Внезапно все смолкло, толпу захватила врасплох неожиданность, внесшая минутное успокоение, которого не мог добиться Этьен никакими увещаниями. Оказалось, что супруги Грегуар, распрощавшись наконец с нотариусом, пошли напротив, к директору; они были так мирно настроены, так верили, что их славные шахтеры, чья покорность целое столетие кормила их семью, только пошутили, что изумленная толпа забастовщиков и в самом деле перестала бросать в окна камни из опасения попасть в старого господина и старую даму, словно свалившихся с неба. Их пропустили в сад, они спокойно поднялись на крыльцо и позвонили; им не сразу открыли забаррикадированную дверь. Как раз вернулась горничная Роза, с улыбкой глядя на озлобленных шахтеров, которых она всех хорошо знала, так как сама была родом из Монсу. Забарабанив в дверь кулаками, Роза заставила Ипполита приоткрыть ее, и было как раз вовремя: не успели Грегуары войти, как снова в окна полетел град камней. Опомнившись от удивления, толпа кричала еще громче:
— Смерть буржуям! Да здравствует социальная Республика!

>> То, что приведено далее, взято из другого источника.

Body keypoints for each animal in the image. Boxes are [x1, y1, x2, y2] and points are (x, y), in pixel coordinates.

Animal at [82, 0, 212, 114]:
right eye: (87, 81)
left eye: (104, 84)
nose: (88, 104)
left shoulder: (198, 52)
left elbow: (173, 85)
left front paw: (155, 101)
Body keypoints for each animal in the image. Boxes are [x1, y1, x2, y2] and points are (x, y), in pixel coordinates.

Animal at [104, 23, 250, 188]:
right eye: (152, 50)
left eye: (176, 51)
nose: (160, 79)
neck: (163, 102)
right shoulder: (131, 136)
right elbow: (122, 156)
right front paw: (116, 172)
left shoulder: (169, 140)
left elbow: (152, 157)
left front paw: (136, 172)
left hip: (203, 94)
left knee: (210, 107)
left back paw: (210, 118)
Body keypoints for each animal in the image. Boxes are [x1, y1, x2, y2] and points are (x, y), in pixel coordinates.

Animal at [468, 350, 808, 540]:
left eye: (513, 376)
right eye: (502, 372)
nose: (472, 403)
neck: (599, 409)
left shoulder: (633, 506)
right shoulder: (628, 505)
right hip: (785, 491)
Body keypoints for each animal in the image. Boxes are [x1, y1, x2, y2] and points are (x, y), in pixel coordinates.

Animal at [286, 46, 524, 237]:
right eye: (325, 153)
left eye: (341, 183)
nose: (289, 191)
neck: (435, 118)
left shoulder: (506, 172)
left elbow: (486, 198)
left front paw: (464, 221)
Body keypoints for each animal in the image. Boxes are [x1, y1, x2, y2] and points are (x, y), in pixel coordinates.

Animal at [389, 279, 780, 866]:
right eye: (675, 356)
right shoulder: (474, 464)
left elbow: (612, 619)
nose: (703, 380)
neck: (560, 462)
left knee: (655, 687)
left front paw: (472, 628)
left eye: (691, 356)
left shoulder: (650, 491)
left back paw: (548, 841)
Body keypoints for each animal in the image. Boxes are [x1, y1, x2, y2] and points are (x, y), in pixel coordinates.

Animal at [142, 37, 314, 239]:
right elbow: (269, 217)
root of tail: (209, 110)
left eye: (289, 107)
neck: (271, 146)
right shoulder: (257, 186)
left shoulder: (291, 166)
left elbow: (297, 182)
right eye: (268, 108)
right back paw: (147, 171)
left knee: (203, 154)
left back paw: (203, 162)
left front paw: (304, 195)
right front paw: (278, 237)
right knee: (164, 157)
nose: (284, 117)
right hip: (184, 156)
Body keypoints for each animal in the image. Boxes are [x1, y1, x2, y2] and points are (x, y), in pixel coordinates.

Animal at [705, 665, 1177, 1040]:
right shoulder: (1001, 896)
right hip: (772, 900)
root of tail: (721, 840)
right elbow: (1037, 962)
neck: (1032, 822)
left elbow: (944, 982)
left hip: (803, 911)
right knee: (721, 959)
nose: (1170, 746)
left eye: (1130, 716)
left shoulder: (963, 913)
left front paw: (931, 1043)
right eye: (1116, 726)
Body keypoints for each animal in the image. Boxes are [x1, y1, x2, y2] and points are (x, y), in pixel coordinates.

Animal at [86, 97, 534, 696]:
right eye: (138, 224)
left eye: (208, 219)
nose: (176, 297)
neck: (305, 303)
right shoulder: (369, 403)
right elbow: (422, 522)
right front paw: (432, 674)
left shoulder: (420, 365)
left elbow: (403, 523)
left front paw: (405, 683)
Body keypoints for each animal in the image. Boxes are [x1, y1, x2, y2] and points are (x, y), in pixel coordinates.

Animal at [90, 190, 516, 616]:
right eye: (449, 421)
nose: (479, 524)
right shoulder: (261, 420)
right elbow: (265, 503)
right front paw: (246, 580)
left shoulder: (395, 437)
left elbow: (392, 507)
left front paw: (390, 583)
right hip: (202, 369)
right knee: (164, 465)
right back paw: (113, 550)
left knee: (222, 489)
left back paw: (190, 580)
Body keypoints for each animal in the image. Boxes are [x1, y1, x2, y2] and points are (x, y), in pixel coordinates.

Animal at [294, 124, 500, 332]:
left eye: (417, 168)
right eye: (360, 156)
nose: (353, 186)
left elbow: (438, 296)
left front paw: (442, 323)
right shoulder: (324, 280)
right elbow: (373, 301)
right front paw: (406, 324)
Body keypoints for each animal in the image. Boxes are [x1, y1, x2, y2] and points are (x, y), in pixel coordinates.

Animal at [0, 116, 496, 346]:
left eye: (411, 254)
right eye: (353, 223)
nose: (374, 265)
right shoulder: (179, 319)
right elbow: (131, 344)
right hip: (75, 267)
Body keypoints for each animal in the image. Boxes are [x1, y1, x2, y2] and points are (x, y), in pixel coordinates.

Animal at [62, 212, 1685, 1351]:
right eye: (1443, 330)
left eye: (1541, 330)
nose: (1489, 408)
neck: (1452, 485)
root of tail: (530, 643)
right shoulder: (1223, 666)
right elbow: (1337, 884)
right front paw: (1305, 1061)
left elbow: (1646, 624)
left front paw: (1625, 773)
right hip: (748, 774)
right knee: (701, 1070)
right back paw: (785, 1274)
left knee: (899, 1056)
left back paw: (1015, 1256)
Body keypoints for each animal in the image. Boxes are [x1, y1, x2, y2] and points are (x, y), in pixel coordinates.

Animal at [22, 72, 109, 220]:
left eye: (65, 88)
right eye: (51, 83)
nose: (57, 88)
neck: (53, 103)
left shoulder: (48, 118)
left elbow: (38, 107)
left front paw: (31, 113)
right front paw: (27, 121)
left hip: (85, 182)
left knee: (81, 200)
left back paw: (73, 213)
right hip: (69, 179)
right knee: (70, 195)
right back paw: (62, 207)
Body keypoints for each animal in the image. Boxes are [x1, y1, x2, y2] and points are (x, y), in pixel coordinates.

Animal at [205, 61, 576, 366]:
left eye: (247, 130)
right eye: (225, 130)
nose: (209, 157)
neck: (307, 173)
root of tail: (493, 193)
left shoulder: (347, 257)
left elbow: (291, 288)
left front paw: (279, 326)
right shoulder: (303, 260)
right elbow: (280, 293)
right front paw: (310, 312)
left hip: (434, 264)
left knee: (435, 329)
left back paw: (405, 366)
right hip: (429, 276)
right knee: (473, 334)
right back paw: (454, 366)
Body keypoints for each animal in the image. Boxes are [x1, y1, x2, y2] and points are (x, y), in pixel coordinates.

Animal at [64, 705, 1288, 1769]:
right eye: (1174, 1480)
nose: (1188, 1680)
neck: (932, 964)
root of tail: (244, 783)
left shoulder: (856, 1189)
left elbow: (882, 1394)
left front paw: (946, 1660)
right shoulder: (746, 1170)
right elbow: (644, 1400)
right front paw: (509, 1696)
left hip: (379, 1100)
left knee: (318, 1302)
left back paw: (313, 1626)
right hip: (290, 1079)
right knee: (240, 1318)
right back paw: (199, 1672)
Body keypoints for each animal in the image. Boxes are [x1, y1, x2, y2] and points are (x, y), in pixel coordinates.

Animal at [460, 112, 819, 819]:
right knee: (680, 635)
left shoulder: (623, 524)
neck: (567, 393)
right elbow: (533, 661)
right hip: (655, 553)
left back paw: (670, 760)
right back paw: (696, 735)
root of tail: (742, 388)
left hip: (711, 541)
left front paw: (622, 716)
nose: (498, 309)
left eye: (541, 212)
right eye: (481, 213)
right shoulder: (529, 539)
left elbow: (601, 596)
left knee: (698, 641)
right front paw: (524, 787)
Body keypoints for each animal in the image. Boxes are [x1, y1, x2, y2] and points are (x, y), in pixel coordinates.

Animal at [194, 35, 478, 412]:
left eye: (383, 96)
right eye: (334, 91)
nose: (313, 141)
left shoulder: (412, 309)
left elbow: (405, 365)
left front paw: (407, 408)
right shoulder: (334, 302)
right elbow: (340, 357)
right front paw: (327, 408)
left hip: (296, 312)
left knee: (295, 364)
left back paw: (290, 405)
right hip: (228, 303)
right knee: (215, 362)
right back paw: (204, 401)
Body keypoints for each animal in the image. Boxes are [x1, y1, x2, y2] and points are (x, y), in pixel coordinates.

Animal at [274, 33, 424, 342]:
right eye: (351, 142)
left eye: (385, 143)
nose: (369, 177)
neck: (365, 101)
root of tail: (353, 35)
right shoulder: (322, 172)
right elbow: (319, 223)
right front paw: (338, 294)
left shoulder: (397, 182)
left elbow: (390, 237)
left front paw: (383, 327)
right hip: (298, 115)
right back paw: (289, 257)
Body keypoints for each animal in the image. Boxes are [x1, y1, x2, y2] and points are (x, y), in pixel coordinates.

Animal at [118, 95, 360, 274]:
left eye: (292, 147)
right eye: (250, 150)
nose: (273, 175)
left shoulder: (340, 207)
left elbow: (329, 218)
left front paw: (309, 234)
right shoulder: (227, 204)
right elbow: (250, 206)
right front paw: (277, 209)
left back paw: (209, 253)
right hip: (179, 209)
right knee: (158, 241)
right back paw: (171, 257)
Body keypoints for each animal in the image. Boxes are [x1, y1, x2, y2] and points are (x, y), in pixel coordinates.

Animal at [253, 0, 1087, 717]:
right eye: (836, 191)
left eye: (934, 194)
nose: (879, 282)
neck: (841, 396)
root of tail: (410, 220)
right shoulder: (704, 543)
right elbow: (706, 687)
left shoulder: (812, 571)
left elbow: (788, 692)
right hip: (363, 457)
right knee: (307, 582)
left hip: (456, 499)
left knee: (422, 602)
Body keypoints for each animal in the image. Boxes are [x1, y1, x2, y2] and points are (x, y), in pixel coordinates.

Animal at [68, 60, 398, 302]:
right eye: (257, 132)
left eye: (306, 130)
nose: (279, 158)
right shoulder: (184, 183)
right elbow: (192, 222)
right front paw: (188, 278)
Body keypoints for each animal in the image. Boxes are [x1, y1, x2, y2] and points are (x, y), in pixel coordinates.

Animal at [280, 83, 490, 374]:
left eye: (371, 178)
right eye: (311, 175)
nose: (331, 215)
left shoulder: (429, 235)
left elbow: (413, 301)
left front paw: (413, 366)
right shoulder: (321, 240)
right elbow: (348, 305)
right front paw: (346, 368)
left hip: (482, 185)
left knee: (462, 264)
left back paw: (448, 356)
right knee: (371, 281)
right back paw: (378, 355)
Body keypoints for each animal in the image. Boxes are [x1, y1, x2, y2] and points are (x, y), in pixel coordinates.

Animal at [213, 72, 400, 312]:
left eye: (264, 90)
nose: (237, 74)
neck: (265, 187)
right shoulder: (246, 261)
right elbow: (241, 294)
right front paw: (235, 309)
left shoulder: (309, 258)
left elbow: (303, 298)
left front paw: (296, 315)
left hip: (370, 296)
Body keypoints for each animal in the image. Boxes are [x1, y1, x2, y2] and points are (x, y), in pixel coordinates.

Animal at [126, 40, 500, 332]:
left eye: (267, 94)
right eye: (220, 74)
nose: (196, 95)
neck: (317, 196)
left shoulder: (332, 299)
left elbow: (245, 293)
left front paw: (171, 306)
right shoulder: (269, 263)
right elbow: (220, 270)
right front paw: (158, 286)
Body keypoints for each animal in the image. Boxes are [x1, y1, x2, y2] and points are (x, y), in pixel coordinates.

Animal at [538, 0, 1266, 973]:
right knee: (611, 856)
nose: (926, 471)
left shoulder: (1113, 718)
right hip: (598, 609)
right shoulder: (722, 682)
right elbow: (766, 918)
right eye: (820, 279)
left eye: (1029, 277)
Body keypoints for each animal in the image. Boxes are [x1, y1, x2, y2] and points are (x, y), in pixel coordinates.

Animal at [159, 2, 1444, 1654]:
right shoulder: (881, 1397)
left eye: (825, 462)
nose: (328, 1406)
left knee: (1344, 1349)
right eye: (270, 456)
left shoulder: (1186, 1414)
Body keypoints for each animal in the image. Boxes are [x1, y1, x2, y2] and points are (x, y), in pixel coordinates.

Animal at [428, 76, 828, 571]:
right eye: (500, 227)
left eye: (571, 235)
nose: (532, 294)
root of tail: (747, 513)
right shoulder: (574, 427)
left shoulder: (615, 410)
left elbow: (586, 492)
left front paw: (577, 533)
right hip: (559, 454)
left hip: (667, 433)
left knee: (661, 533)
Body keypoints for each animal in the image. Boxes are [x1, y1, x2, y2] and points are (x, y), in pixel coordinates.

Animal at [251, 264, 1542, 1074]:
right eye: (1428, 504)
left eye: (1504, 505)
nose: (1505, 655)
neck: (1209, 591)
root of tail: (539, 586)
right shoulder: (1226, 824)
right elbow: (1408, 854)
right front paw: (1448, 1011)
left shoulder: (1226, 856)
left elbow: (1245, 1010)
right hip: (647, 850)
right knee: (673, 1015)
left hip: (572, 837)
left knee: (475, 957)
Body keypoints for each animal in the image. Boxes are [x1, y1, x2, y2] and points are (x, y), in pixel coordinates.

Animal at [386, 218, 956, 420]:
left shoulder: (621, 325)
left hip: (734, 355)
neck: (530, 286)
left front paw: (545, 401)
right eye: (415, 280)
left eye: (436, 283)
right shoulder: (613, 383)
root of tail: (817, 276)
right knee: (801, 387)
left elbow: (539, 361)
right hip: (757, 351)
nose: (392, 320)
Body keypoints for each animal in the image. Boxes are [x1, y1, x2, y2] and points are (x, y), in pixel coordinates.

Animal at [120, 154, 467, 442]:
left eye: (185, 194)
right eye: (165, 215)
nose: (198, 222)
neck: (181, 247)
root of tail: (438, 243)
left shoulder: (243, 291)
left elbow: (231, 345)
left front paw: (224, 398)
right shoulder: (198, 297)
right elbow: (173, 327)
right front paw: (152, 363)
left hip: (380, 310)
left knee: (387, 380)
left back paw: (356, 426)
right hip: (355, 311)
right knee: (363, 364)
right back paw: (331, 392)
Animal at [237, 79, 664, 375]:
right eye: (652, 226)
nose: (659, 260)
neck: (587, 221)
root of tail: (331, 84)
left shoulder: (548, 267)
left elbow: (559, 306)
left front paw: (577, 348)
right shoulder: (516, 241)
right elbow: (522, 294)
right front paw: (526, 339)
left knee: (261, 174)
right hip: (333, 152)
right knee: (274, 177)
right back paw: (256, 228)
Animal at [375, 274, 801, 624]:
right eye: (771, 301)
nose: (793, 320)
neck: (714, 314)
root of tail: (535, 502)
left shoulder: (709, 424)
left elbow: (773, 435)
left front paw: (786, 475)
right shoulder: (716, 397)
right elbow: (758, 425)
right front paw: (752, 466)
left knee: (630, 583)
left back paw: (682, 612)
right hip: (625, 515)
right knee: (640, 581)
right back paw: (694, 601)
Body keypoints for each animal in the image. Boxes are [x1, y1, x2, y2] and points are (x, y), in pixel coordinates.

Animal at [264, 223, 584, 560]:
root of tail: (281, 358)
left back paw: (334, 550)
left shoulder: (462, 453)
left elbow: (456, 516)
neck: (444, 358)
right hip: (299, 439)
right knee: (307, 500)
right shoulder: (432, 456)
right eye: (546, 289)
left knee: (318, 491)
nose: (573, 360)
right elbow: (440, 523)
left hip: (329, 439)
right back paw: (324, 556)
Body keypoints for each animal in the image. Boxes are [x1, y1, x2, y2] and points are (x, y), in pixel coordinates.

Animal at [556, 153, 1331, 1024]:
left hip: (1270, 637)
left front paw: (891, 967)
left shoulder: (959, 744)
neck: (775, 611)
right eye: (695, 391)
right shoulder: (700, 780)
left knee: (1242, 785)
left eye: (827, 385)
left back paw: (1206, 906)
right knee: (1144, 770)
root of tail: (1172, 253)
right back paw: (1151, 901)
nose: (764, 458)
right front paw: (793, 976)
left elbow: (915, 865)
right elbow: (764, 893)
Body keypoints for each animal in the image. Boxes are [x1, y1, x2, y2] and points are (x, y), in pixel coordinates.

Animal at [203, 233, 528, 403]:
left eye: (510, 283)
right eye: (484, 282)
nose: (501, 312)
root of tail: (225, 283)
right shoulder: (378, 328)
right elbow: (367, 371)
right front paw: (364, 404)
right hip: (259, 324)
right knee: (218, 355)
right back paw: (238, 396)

Роза продолжала смеяться и в передней, словно вся эта история развлекала ее.
— Они не злые, я их знаю! — повторяла она, обращаясь к напуганному слуге.
Г-н Грегуар аккуратно повесил шляпу и, помогая г-же Грегуар снять тяжелое драповое пальто, сказал:
— Конечно, они, в сущности, люди незлобивые, покричат и пойдут ужинать с еще большим аппетитом.
В это время г-н Энбо спускался со второго этажа. Он все видел и встретил гостей с обычной холодностью и учтивостью. Только побледневшее лицо его свидетельствовало о пережитом волнении. Он подавил в себе все личное — остался лишь исправный администратор, готовый выполнить свой долг.
— Знаете, дамы еще не вернулись домой, — сказал он.
Тогда Грегуары впервые разволновались, их охватило беспокойство. Сесиль не вернулась! Как же она попадет в дом, если шутки этих шахтеров не прекратятся?
— Я хотел было принять меры к охране дома, — добавил г-н Энбо, — но я здесь, увы, один и даже не знаю, куда послать слугу, чтобы попросить направить мне человека четыре солдат и капрала, — они бы живо разогнали этот сброд.
Присутствовавшая при этом Роза снова робко пробормотала:
— Ах, сударь, они ведь не злые.
Директор покачал головой, а шум на улице тем временем становился громче и камни с глухим стуком ударялись о штукатурку.
— Я на них не сержусь, я даже прощаю им; ведь одни дураки думают, что мы желаем им зла. Но я отвечаю за спокойствие… Ведь подумать только, что дороги, как утверждают, охраняются жандармерией, а я с самого утра ни одного жандарма не мог заполучить!
Он прервал свои слова и, пропуская вперед г-жу Грегуар, продолжал:
— Прошу вас, сударыня, пройдите в гостиную, не оставайтесь здесь.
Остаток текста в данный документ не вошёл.